Walter, I had the house built 8 years ago. The covered porch was built with the house, but it was built as that, a covered porch. I had planned to screen it in someday, but now want to create a sunroom out of it to get more use during the cold months. I know the best way to do this is to have a foundation built, however it’s not cost effective so I am trying to come up with a good alternative that doesn’t result in problems down the road. Luckily, I am starting with a fairly clean slate as nothing has been done to the porch yet. Thanks for your input.
-Dave
I have attached a picture of the space. I probably should’ve included this in my original post.
Mike,
Thanks for the comment. There are 3 support posts that we’ll have to contend with. I’ve had 2 concrete guys come by to look at the job and they never came back! I’m thinking the roof support and the proximity to the house deterred them.
-Dave
Dave, post #15 from Malcolm has a very good point about your local requirements. If that's their definition of a crawl space, you could be facing an inspection problem.
How big is the area? What's above it that would need to be supported if you poured a slab?
The slab for my front porch was poured considerably after the footings for the house were poured / fixed, even though a flat roof covers the porch. They basically removed the load from the vertical support post by wedging in a couple angled supports so they could properly pour the post footing and porch, but there was minimal mass to support.
The attachment isn't a great photo but it demonstrates the finished product, probably making the point more easily than what I wrote above. That vertical post was literally hanging from the roof while the footing for it and the porch slab were poured.
Dave,
I envisaged a more finished space you wanted to insulate. Now I've seen the picture, you really aren't losing much by removing the floor and re-building the structure as Martin and others have suggested.
Malcolm, I should have posted that picture initially.

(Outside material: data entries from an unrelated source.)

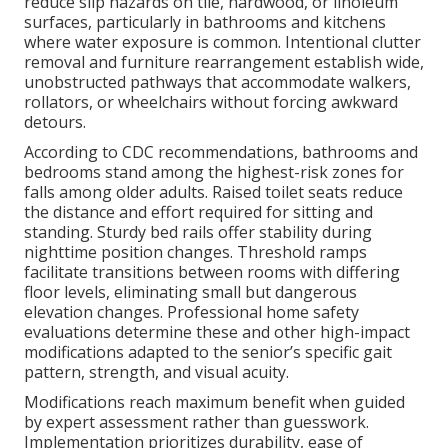
reduce slip hazards on tile, hardwood, or linoleum
surfaces, particularly in bathrooms and kitchens
where water exposure is common. Intentional clutter
removal and furniture rearrangement establish wide,
unobstructed pathways that accommodate walkers,
rollators, or wheelchairs without forcing awkward
detours.
According to CDC recommendations, bathrooms and
bedrooms stand among the highest-risk zones for
falls among older adults. Raised toilet seats reduce
the distance and effort required for sitting and
standing. Sturdy bed rails offer stability during
nighttime position changes. Threshold ramps
facilitate transitions between rooms with differing
floor levels, eliminating small but dangerous
elevation changes. Professional home safety
evaluations determine these and other high-impact
modifications adapted to the senior’s specific gait
pattern, strength, and visual acuity.
Modifications reach maximum benefit when guided
by expert assessment rather than guesswork.
Implementation prioritizes durability, ease of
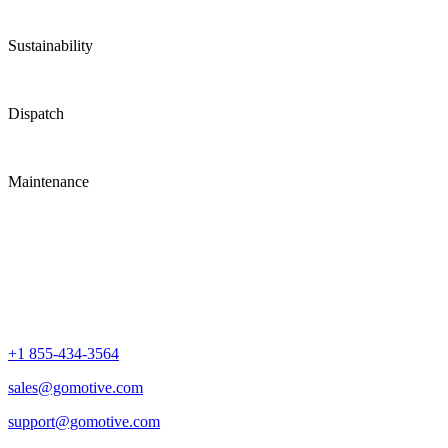
Sustainability
Dispatch
Maintenance
+1 855-434-3564
sales@gomotive.com
support@gomotive.com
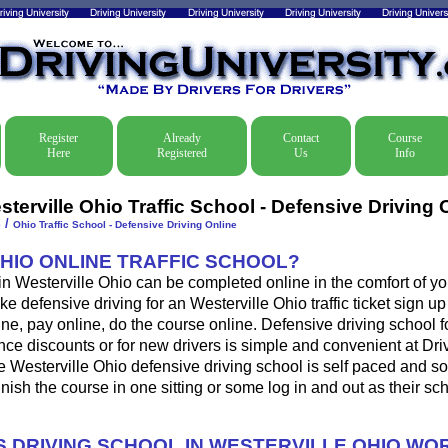
Register
Already
Contact
Course
Here
Registered
Us
Info
terville Ohio Traffic School - Defensive Driving 
/
e
Ohio Traffic School - Defensive Driving Online
OHIO ONLINE TRAFFIC SCHOOL?
 in Westerville Ohio can be completed online in the comfort of yo
e defensive driving for an Westerville Ohio traffic ticket sign up
ine, pay online, do the course online. Defensive driving school for
ance discounts or for new drivers is simple and convenient at Dri
e Westerville Ohio defensive driving school is self paced and s
 finish the course in one sitting or some log in and out as their s
 DRIVING SCHOOL IN WESTERVILLE OHIO WO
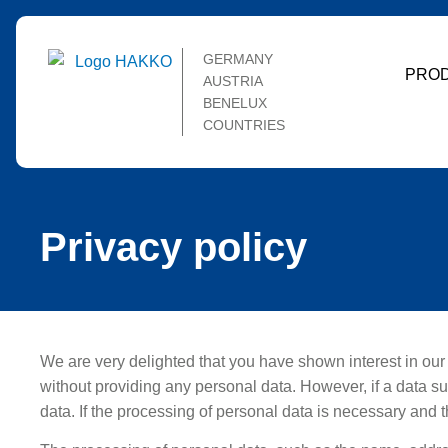
GERMANY
PRO
AUSTRIA
BENELUX
COUNTRIES
Privacy policy
We are very delighted that you have shown interest in our e
without providing any personal data. However, if a data s
data. If the processing of personal data is necessary and t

It’s just rebuilding affordably and correctly that seems to be the challenge.
Dave,
Call your local concrete contractor. It's time to pour a slab.

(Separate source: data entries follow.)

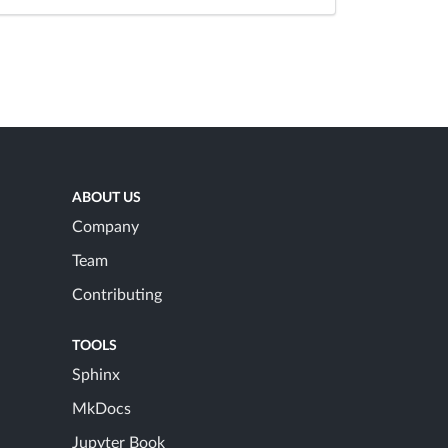
ABOUT US
Company
Team
Contributing
TOOLS
Sphinx
MkDocs
Jupyter Book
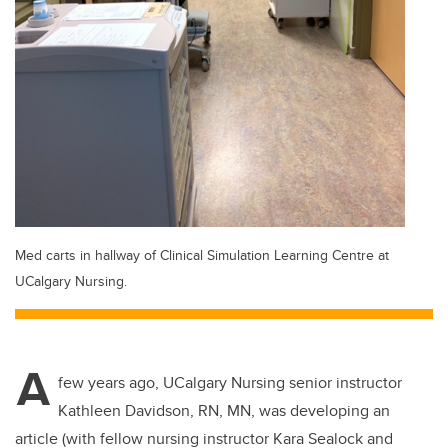
Med carts in hallway of Clinical Simulation Learning Centre at
UCalgary Nursing.
A
few years ago, UCalgary Nursing senior instructor
Kathleen Davidson, RN, MN, was developing an
article (with fellow nursing instructor Kara Sealock and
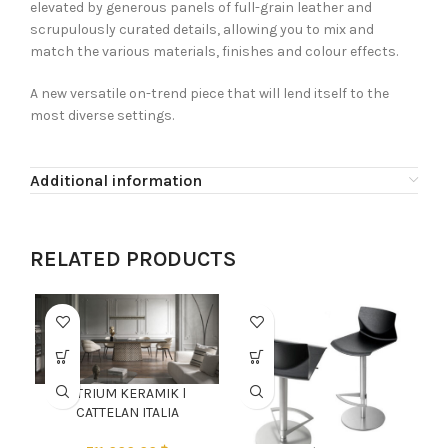
elevated by generous panels of full-grain leather and
scrupulously curated details, allowing you to mix and
match the various materials, finishes and colour effects.
A new versatile on-trend piece that will lend itself to the
most diverse settings.
Additional information
RELATED PRODUCTS
ATRIUM KERAMIK l
CATTELAN ITALIA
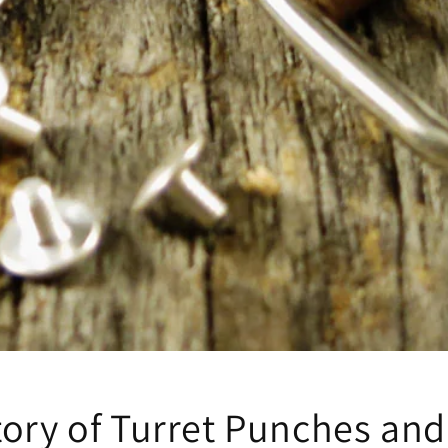
tory of Turret Punches and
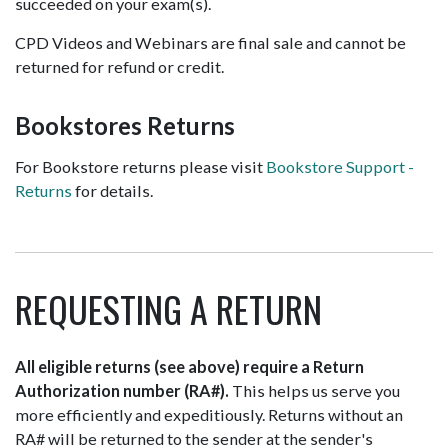
succeeded on your exam(s).
CPD Videos and Webinars are final sale and cannot be
returned for refund or credit.
Bookstores Returns
For Bookstore returns please visit
Bookstore Support -
Returns
for details.
REQUESTING A RETURN
All eligible returns (see above) require a Return
Authorization number (RA#).
This helps us serve you
more efficiently and expeditiously. Returns without an
RA# will be returned to the sender at the sender's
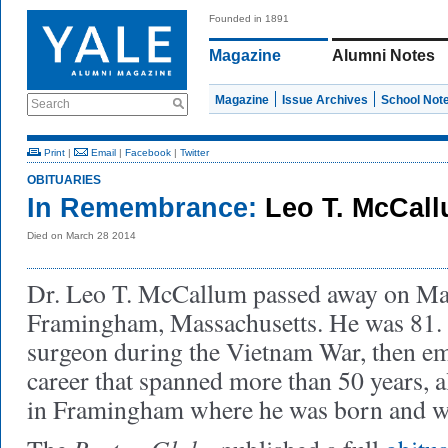
Founded in 1891
Magazine
Alumni Notes
Magazine
Issue Archives
School Not
Search
Print
|
Email
|
Facebook
|
Twitter
OBITUARIES
In Remembrance:
Leo T. McCall
Died on March 28 2014
Dr. Leo T. McCallum passed away on Mar
Framingham, Massachusetts. He was 81.
surgeon during the Vietnam War, then em
career that spanned more than 50 years, al
in Framingham where he was born and w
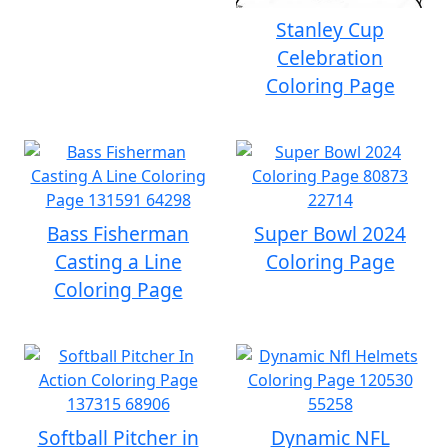
Stanley Cup
Celebration
Coloring Page
Bass Fisherman
Super Bowl 2024
Casting a Line
Coloring Page
Coloring Page
Softball Pitcher in
Dynamic NFL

I'm not sure of your climate zone, but in most of the U.S., you'll want the slab to be properly insulated. For more information, see "Insulating a slab on grade."
Martin,
Is there something about seeing the space that makes you suggest the slab? I kind of like your idea with the plywood/foam/plywood as it’s much more affordable, however I don’t want to invite problems either. Just curious what changed your mind.
Thanks,
-Dave
Dave,
Your porch has no walls. That makes installing a slab much easier. The photo shows that you just have three posts, and the loads on these three posts can easily be temporarily supported by installing some diagonal supports, as described by Mike in Comment #23.
Pouring the slab will be a quick and easy job.
I live in NY, so i know we would have to get below the frostline (4ft) . I think this makes it a bit more challenging/expensive.
I'm in So Cal so frostlines weren't an issue, but I had to go 12" into native soil so my footings were 32" deep. You don't need to take it to that depth for the entire slab.